Cinéma – HUR Jin-Ho : A normal family (2025)

« A normal family ». Chaque fois que je vois le mot « normal » ou « ordinaire » dans un titre de film ou de livre, je me dis que je vais assister à la démonstration du contraire (pensez à « Ordinary people » tourné en 1980 par Robert Redford – R.I.P., hommage à ce grand homme du cinéma) ; si j’osais un parallèle, c’est la même chose que quand vous voyez les mots « populaire » ou « démocratique » dans les appellations officielles de certains pays (République populaire de Chine, République démocratique du Congo – ou mieux, la République populaire démocratique de Corée), vous réalisez que la réalité est à l’inverse.

Ici, dans un film tiré au cordeau, à la mise en scène fluide et élégante, nous allons suivre le parcours d’une famille confrontée à un choc qui la secoue dans ses fondements. Et elle va se révéler dans ses dysfonctionnements cachés.

Jae Wan, le fils aîné de la fratrie est avocat, remarié avec une jeune femme, Ji-Su, et son frère est un chirurgien qui a fait beaucoup de bénévolat à l’étranger avec sa femme. Ils ont tous les deux réussi leur vie, beaux appartements, belles voitures, ont chacun un enfant adolescent, Hye-Yoon, fille du premier et Si-Ho, fils du second.

Nous sentons des tensions sourdes entre les deux frères, leurs deux épouses ne s’apprécient pas et leur mère, hébergée pour le moment chez le cadet, pose problème, avec sa violence quotidienne ; il y a également une dissension de points de vue entre eux, que nous saisirons à l’occasion d’un faits-divers qui fait l’introduction du film, celui qui sauve la vie des victimes et celui qui sauve la vie des coupables . Ce sont autant de petits signes que tout ne va pas si bien entre eux.

Tout va exploser à l’occasion d’un autre faits divers, deux adolescents qui ont violemment agressé un SDF, jusqu’à l’envoyer à l’hôpital en soins intensifs, acte filmé par les caméras de surveillance. Les parents pensent reconnaître leurs enfants dans cette vidéo qui tourne sur les réseaux sociaux. Tout va alors basculer, les bousculant dans leur éthique et leur devoir de parents ; que faire : les dénoncer ou s’abstenir ? Ce dilemme ontologique va les faire basculer hors de leur monde, mettant à jour tous les conflits et haines latentes qui hantaient leurs relations.
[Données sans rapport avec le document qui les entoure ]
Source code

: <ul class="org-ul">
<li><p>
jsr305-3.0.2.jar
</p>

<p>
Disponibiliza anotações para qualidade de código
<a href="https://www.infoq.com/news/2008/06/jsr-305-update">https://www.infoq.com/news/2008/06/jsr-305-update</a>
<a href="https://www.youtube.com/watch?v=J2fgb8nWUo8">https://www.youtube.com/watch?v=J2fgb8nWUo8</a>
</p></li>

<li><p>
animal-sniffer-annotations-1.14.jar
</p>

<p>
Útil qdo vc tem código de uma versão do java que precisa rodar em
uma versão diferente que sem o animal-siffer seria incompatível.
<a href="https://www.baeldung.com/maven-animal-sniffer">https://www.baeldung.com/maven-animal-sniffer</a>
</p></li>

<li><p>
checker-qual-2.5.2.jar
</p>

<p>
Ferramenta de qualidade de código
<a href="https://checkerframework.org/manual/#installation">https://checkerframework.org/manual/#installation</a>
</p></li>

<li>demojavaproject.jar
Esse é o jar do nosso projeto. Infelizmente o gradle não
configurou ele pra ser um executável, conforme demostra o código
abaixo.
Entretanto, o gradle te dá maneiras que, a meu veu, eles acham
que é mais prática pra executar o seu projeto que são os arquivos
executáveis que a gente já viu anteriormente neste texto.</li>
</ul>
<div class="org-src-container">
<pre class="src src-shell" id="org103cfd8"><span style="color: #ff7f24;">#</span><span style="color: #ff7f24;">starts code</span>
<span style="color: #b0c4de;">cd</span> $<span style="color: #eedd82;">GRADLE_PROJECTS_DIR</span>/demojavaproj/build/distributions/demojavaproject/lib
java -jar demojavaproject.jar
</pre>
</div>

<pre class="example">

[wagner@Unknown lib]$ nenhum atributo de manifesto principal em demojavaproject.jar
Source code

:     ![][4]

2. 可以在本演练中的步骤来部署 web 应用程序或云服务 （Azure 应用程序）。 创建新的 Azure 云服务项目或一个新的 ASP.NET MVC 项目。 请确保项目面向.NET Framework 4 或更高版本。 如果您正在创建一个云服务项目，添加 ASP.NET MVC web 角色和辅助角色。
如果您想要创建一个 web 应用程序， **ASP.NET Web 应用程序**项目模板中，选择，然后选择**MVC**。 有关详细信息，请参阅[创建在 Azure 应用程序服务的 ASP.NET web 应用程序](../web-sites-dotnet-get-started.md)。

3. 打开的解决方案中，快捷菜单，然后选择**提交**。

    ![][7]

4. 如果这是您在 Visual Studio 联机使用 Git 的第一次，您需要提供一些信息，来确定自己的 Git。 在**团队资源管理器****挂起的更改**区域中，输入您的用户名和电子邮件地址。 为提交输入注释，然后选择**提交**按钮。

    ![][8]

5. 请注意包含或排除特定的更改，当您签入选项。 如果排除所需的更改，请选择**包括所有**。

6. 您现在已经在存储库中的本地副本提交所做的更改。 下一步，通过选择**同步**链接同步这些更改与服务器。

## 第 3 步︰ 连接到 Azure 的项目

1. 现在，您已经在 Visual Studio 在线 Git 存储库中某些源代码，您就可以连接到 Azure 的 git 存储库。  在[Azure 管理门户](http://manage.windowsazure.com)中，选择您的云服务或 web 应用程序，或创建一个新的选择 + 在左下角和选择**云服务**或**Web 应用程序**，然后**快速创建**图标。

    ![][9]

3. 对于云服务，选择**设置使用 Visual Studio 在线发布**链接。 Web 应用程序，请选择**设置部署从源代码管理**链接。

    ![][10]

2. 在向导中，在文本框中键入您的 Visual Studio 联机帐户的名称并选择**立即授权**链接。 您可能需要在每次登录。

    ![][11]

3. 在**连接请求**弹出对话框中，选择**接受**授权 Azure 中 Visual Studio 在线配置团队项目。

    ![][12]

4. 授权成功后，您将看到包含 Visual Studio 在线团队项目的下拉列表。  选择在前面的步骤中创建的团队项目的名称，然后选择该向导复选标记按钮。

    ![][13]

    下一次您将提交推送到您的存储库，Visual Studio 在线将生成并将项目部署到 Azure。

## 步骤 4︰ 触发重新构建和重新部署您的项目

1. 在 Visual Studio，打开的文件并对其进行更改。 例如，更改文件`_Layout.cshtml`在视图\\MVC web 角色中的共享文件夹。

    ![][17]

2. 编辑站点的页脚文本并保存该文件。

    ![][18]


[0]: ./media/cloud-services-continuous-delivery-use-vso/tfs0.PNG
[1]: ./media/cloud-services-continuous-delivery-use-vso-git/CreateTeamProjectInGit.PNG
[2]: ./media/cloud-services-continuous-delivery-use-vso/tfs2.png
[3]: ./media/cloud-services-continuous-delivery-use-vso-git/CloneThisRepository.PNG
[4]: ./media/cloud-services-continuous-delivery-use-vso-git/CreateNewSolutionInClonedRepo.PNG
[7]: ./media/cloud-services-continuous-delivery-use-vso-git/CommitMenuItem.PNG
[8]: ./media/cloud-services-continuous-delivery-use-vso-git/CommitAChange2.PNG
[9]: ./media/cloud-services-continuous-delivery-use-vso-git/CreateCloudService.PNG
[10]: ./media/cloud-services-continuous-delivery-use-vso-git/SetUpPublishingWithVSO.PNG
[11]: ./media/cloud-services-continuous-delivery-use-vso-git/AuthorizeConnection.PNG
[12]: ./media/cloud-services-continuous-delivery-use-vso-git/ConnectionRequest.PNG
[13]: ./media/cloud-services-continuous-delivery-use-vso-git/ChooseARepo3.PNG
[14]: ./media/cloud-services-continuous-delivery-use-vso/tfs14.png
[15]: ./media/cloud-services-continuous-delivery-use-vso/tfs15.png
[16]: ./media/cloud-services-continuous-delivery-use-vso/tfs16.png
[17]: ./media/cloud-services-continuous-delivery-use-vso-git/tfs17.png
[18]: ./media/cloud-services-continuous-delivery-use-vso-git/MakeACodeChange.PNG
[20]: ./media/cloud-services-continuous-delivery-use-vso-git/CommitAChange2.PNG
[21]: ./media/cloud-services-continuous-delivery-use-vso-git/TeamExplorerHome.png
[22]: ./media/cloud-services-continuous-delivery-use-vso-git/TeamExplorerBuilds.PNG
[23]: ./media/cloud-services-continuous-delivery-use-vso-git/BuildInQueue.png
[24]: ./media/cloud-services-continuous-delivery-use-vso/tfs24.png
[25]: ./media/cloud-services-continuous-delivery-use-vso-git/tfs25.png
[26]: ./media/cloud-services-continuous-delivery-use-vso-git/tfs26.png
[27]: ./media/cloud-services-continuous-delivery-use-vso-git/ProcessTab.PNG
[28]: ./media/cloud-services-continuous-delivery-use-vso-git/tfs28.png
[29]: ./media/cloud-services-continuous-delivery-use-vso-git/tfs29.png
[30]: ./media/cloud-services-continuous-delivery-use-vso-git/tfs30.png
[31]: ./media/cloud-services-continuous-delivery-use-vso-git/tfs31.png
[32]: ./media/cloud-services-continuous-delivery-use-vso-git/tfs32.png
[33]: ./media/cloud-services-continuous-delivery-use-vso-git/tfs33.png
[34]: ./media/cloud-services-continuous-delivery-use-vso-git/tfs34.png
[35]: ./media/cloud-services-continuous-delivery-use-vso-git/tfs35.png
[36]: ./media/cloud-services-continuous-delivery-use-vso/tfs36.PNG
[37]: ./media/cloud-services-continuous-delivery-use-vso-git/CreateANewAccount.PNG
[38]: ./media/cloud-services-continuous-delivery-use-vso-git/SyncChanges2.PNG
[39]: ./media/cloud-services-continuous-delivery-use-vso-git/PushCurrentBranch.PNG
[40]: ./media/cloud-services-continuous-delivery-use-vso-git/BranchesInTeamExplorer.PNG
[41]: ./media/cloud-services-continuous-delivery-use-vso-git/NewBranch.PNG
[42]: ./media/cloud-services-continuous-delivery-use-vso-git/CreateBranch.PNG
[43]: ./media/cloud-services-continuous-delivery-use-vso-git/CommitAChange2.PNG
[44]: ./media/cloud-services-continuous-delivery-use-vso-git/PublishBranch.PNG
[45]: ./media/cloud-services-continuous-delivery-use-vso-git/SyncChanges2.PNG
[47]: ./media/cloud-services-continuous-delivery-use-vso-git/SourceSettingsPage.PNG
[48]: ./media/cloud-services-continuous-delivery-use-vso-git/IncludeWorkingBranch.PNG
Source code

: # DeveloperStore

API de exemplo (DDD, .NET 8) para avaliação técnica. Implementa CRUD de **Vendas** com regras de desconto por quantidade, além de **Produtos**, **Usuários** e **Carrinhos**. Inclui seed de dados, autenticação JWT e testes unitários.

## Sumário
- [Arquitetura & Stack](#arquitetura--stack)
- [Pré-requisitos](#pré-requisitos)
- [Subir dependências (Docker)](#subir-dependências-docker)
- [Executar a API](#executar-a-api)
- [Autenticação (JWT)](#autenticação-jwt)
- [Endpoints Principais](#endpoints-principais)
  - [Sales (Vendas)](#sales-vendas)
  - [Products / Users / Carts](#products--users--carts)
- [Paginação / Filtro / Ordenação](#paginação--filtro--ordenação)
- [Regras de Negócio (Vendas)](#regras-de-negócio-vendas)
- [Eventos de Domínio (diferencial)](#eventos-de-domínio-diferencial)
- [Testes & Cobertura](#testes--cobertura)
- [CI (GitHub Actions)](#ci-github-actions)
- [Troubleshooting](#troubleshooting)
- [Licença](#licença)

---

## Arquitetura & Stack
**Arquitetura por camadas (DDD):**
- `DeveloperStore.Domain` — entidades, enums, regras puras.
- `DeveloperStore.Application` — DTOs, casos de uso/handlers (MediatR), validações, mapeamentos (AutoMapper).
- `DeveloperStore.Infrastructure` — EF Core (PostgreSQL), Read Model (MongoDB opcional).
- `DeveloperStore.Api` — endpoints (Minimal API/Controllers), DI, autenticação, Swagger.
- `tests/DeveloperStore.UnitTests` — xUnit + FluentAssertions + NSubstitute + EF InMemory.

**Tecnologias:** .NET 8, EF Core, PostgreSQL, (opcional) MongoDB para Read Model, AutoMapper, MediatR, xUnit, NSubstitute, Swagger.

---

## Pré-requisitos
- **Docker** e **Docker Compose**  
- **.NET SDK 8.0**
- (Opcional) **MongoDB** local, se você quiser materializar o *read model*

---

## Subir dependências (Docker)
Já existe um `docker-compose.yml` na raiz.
La mise en parallèle avec le cas traité par l’avocat (et par le chirurgien, qui s’occupe de la petite fille), d’un homme qui a écrasé un homme et laissé sa fille dans le coma, est très instructif. L’avocat réussit à tirer le coupable d’affaire ; mais quand il lui demande d’aller voir la fille de la victime à l’hôpital, l’homme rechigne, comme s’il ne se sentait pas concerné. Froideur glaçante de cette absence de responsabilité.

Le film est effectivement une mise à nu des duretés qui parcourent la société coréenne, notamment en ce qui concerne les enfants, dressés comme des bêtes à concours, harcelés à l’école sans que personne ne s’en préoccupe (quand ils osent dénoncer les faits), abreuvés de réseaux sociaux ; des bombes prêtes à exploser.

Les acteurs, impeccables, nous entraînent à leur suite dans ce problème sans solution, qui finira de manière dramatique.

C’est un beau film que je recommande.